In the public imagination Satanism is associated with bizarre rituals, perverse hedonistic lifestyles, heavy metal music, immature adolescents acting out, horror movies, and rumors of ritual abuse. But what are the facts behind the urban legends and the "moral panics" that periodically sweep the country regarding this countercultural phenomenon? This authoritative reference work gathers together scholarly studies of Satanism and original source material, focusing on two major aspects—organized religious Satanism and the Satanic Ritual Abuse hoax that was prevalent in the 1980s and early 1990s. The contributors first examine modern Satanism, a decentralized movement whose only coherence is based on certain themes that date back to the writings of Anton Szandor LaVey, especially his Satanic Bible. Among other factors, the authors discuss how the emergence of the Internet as a form of communication has created some coherence among disparate groups through cross-reference.

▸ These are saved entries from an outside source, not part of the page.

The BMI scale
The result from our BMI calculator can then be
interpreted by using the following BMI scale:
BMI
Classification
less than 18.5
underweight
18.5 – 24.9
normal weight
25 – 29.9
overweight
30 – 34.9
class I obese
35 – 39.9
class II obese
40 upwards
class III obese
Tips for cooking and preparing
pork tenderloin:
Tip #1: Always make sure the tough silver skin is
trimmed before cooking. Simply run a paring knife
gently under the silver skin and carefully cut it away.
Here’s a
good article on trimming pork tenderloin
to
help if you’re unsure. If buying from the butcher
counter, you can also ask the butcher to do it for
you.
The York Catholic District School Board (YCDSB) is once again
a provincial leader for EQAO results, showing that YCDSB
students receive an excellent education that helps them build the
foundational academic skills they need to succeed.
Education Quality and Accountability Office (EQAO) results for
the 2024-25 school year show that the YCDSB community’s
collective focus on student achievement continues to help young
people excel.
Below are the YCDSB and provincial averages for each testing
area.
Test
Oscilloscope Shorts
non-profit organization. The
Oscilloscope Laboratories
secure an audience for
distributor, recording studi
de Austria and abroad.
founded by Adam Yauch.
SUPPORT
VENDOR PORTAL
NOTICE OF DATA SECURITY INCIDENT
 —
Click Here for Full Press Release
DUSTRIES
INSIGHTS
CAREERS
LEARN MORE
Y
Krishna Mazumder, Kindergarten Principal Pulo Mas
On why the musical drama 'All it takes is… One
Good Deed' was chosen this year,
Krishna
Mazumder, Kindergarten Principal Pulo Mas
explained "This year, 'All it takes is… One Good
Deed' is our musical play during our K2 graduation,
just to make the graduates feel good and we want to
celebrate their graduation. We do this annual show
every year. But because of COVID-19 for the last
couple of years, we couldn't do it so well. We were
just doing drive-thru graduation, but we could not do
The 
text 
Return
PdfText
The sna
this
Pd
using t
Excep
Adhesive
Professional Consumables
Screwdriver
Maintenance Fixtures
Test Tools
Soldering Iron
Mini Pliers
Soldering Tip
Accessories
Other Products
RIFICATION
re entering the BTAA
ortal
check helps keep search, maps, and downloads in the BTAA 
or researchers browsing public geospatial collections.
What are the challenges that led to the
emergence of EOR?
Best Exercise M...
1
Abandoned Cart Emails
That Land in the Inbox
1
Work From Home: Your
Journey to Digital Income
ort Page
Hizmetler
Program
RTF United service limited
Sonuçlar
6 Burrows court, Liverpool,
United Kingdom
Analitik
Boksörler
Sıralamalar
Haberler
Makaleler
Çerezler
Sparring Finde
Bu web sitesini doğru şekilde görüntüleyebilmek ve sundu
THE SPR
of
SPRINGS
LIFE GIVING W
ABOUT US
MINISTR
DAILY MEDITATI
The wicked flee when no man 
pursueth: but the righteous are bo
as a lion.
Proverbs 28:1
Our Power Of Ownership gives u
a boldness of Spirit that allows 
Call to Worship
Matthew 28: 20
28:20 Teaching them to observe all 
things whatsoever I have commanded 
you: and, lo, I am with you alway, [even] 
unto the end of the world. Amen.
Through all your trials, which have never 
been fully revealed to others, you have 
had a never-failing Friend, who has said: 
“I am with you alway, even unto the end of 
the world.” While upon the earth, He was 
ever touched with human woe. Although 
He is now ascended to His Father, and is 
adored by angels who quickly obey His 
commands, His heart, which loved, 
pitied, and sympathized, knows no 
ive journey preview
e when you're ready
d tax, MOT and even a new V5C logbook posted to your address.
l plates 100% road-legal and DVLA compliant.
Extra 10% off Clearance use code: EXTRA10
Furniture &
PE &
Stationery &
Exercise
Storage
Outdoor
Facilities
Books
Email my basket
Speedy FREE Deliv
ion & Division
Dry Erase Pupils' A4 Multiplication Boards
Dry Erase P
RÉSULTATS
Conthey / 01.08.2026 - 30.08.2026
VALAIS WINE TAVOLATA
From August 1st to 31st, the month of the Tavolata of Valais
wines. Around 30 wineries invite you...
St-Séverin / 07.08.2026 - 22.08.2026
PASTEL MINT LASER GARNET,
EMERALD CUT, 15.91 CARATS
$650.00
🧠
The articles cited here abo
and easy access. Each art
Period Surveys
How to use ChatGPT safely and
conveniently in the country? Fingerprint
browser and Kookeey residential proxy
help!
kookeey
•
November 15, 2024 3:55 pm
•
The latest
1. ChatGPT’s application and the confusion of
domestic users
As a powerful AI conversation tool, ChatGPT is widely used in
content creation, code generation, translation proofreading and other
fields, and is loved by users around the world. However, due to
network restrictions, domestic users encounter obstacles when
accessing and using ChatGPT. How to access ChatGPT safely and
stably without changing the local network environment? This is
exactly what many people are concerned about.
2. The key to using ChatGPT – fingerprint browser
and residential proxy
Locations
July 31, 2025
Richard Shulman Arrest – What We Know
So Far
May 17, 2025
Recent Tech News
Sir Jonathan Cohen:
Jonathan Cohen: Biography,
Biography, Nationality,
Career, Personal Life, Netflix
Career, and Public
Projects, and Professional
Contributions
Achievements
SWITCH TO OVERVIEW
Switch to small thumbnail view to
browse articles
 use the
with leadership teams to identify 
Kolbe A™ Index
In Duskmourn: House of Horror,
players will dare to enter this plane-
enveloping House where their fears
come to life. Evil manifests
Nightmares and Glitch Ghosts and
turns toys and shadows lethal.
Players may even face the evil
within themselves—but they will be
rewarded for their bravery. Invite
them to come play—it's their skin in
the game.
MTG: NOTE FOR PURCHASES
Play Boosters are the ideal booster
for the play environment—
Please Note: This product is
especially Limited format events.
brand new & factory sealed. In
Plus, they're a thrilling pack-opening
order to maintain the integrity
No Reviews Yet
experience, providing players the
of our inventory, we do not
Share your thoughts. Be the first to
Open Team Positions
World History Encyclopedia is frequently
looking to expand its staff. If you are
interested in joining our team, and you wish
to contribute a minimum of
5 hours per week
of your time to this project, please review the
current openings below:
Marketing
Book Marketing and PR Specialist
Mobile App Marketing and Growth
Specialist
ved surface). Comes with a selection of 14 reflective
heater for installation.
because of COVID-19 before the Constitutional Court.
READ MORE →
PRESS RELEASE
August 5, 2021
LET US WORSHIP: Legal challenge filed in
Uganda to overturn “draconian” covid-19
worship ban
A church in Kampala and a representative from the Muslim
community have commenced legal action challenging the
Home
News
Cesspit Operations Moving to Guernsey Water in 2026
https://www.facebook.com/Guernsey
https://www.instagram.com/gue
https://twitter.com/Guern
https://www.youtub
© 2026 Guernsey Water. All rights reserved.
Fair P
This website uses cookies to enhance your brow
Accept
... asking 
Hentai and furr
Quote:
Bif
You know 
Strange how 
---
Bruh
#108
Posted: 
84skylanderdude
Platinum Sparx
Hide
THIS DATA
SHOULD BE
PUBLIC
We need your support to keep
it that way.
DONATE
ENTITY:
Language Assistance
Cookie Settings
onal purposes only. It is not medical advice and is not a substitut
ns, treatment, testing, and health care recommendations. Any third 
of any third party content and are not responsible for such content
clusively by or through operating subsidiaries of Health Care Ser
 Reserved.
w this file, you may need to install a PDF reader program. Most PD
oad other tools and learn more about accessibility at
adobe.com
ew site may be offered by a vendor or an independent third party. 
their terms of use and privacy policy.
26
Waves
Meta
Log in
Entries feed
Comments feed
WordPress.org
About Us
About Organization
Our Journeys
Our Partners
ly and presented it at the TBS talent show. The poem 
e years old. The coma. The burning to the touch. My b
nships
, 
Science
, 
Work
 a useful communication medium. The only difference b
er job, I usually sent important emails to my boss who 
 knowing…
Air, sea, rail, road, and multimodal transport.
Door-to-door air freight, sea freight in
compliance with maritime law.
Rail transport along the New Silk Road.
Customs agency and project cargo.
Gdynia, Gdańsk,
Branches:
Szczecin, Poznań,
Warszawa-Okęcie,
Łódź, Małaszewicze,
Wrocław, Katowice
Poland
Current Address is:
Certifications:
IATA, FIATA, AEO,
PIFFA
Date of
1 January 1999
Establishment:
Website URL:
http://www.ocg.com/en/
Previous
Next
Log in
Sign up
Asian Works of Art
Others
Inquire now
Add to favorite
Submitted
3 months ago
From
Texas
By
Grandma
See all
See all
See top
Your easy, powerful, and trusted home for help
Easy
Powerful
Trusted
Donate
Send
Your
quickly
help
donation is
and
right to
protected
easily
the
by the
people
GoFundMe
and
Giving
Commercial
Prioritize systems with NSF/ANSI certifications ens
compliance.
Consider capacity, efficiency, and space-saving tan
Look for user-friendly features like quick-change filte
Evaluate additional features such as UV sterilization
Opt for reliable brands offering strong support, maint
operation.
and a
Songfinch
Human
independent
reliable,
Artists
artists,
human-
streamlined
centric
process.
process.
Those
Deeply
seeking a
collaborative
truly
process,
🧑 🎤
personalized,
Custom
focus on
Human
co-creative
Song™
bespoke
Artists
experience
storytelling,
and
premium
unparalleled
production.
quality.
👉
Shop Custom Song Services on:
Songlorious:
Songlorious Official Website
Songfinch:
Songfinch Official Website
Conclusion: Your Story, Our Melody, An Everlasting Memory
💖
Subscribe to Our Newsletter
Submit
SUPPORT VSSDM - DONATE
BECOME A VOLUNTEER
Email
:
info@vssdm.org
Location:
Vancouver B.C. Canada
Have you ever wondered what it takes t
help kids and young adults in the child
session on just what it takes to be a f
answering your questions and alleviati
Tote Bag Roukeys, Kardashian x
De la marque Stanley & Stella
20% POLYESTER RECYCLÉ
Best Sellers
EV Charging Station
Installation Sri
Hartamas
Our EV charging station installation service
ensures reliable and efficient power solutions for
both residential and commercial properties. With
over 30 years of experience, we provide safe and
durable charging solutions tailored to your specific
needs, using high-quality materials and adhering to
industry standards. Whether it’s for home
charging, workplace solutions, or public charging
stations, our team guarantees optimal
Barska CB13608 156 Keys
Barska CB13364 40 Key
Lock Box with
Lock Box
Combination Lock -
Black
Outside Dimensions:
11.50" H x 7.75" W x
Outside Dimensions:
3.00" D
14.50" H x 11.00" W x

Many articles are devoted to the Satanic Ritual Abuse scare, an erroneous belief in a vast underground network of Satanists who were abusing children. For years members of the law enforcement community and numerous therapists, encouraged by the hype of mass media, bought into this panic. Other topics include the role of the media in the perceptions of Satanism and Satanic Ritual Abuse, juvenile delinquency and Satanism, and police pursuit of satanic crime. The volume concludes with primary source material, including a report from the Ritual Abuse Task Force and selections from current Satanism groups. This objective reference work will be useful for professionals in many fields and members of the public interested in sorting out the facts from the myths surrounding this controversial subculture.
About the Author
James R. Lewis (Stevens Point, WI), a world-recognized authority on nontraditional religions, is a lecturer in religious studies at the University of Wisconsin, Stevens Point, and an adjunct assistant professor of philosophy at the University of Wisconsin, Milwaukee. He is the author or editor of more than 20 books, including The Encyclopedic Sourcebook of New Age Religions; The Encyclopedic Sourcebook of UFO Religions; Odd Gods; Doomsday Prophecies; and The Encyclopedia of Cults, Sects, and New Religions.
Jesper Aagaard Petersen (Copenhagen, Denmark) is a lecturer at Rødovre Gymnasium and the University of Copenhagen and the editor (with James R. Lewis) of Controversial New Religions.